L’hypocrisie des promesses vides du premier ministre de «suivre la voie commune de la réconciliation» afin de «construire un avenir meilleur» est illustrée par le fait que le gouvernement fédéral libéral est actuellement engagé dans une procédure judiciaire visant à annuler deux ordonnances du Tribunal canadien des droits de la personne concernant la discrimination à l’égard des enfants autochtones et de leurs familles, résultant du sous-financement systématique par le gouvernement fédéral, pendant des décennies, des services aux enfants et aux familles dans les réserves.

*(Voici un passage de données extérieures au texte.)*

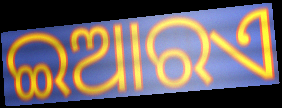
ଇଆରଏ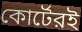
কোর্টেরইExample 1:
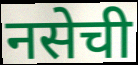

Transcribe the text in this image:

नसेची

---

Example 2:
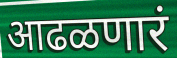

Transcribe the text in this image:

आढळणारं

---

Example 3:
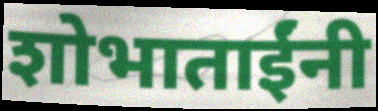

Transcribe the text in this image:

शोभाताईंनी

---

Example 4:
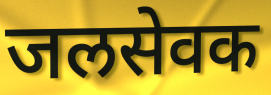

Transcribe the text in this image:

जलसेवक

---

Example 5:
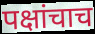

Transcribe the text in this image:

पक्षांचाचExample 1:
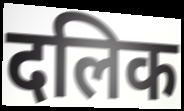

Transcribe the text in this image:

La première des deux ordonnances, rendue en 2016, élargirait l’application du principe de Jordan, un principe de priorité à l’enfant qui stipule que les enfants des Premières Nations vivant dans les réserves ne doivent pas être privés de services sociaux essentiels dans le cas où Ottawa et les provinces ne peuvent pas décider quel niveau de gouvernement paiera pour ces services. Ce principe a été créé parce que les enfants autochtones souffraient et, dans certains cas, mouraient pendant que les gouvernements se disputaient pour savoir qui paierait les services essentiels que l’État était juridiquement tenu de fournir.

La terrible oppression de la population autochtone continuera et s’aggravera tant qu’un mouvement politique de masse de la classe ouvrière n’émergera pas, unissant autochtones et non-autochtones, dans une lutte visant à renverser le système de profit capitaliste et à obtenir l’égalité sociale pour tous, c’est-à-dire le socialisme.